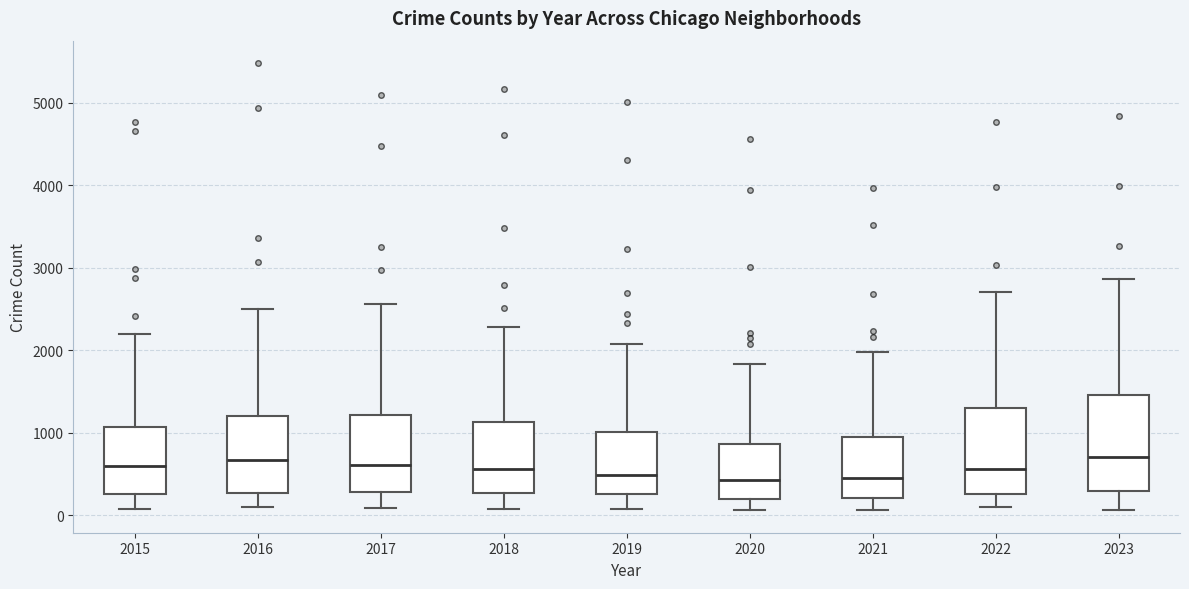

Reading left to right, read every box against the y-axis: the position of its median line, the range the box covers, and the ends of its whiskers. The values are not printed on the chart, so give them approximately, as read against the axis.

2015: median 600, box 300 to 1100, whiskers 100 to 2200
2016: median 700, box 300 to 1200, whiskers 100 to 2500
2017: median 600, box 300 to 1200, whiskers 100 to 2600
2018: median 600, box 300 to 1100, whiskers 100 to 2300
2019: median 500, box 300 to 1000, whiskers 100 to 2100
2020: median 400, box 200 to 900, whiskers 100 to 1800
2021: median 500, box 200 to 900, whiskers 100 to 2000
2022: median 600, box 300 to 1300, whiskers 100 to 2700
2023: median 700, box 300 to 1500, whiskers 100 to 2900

____________

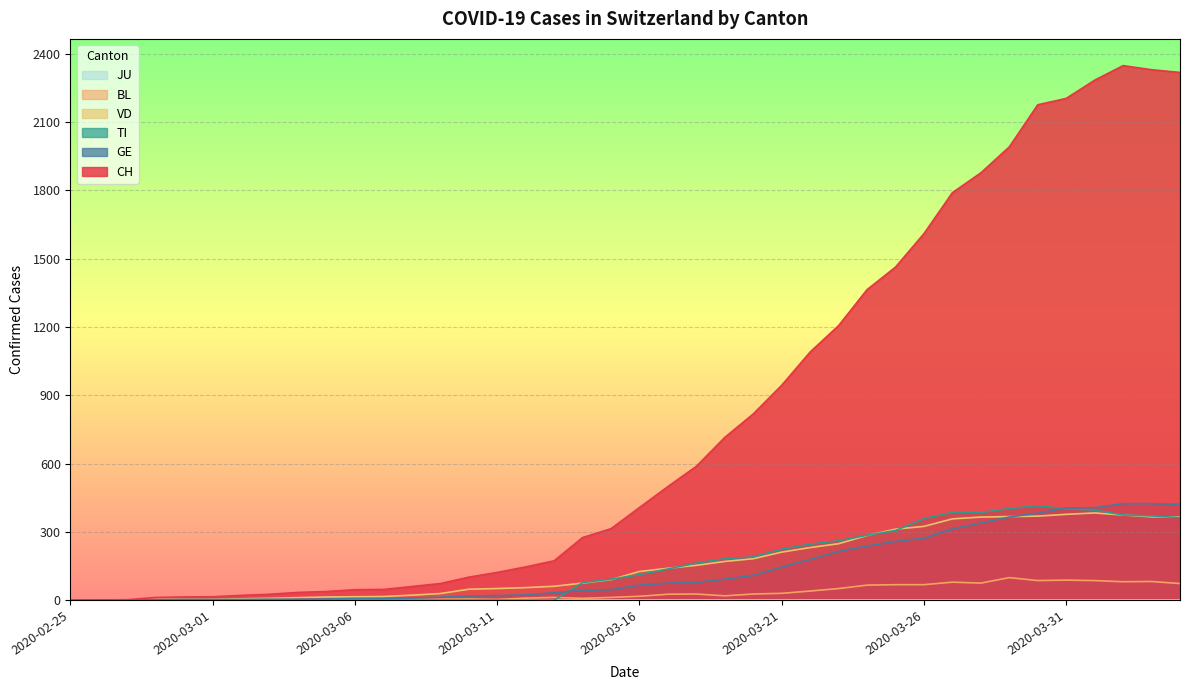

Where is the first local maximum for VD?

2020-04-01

____________

• _EXERCISE DIRECTIONS_:
Can you write out the lines again, beginning at the line that has "2015: median 600, box" and stopping after the one that has "2018: median 600, box", with "whiskers" changed to "tails" and everything else left as it is? Give only those lines.

• _EXERCISE OUTPUT_:
2015: median 600, box 300 to 1100, tails 100 to 2200
2016: median 700, box 300 to 1200, tails 100 to 2500
2017: median 600, box 300 to 1200, tails 100 to 2600
2018: median 600, box 300 to 1100, tails 100 to 2300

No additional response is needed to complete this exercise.